By Kasie Whitener
Writing during the holidays is hard. It may be that we have
less time at home because there are more parties and special events to attend,
or road trips to take. It may be because we have less time to ourselves when
children and spouses are on vacation and relatives are in town.
Maybe it’s difficult to write during the holidays because we
feel that end-of-year drawing near and start looking back at what we’ve been
able to accomplish. There may be a sense of urgency toward finishing something
that’s been lingering. Maybe the weight of unmet goals. Sometimes the end of
the year brings with it a kind of momentum, a rush and hurry that can rob us of
the quiet reflection we need for creation.
The holidays also carry the weight of memory. Like a scent
we’ve forgotten until it wafts into our nostrils, the holidays can force us to
recall traditions, images, sounds, and lights. The carols and the performances
are heady experiences, thick with prior years’ joy. It can be difficult to feel
original when everything seems soaked in ritual.
For me, writing over the holidays is challenging for all of
these reasons. The days are filled with task lists I don’t usually have,
errands I don’t normally run, people I don’t often see. The plans we make
dominate the season, and I’m on an adjusted schedule consisting of
kid-home-from-school, visiting relatives, and special-occasion meals.

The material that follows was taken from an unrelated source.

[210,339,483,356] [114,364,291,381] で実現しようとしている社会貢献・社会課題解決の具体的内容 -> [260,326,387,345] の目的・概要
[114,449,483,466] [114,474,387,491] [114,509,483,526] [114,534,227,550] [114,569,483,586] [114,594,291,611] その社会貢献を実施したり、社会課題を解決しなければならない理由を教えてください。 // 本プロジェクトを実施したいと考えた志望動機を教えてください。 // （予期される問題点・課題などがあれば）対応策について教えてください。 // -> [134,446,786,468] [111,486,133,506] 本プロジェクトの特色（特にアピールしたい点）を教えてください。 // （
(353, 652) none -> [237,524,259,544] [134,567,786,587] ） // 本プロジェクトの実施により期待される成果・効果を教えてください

I often reflect at the end of the year on what I’ve been
able to accomplish and start making plans for the next year’s efforts. This
process puts creation of new stories in a kind of limbo where they don’t count
toward last year’s tally but they aren’t quite next year’s work.

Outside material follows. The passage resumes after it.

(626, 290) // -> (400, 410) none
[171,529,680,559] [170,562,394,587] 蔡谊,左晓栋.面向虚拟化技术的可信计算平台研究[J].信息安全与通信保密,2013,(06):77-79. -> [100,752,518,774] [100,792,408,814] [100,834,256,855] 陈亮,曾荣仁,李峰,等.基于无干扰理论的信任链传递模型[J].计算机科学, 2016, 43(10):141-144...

My writing is most often a victim of nostalgia. Since achieving
certain milestones in life, I have become more nostalgic in general. But the
holidays put a magnifying glass over that habit. In the weeks surrounding
Christmas, I have perfect specimens for comparison. What kind of tree did we
have last year? When did we put it up? What did we watch on TV while we did it?
I keep a Christmas Journal, have since Charlie and I were
married in 2001, and in its pages are the specifications of every Christmas for
the last 17 years. Where we went, who we visited, what we gave, what we
received. It’s both a wonderful scrapbook of family memories and a terrible
albatross. In it I can read the varying shades of joy, excitement, and
gratitude. But threaded in there, too, are the traces of hurry and obligation
and disappointment. This year the entry is particularly soaked in loss and
grief.
I’m glad for the start of the new year. A chance to refocus
my writing life on goals and achievements in 2019. A chance to go back to the
beginning instead of being trapped in the end, that familiar dance of ritual
and memory, that weighs December down.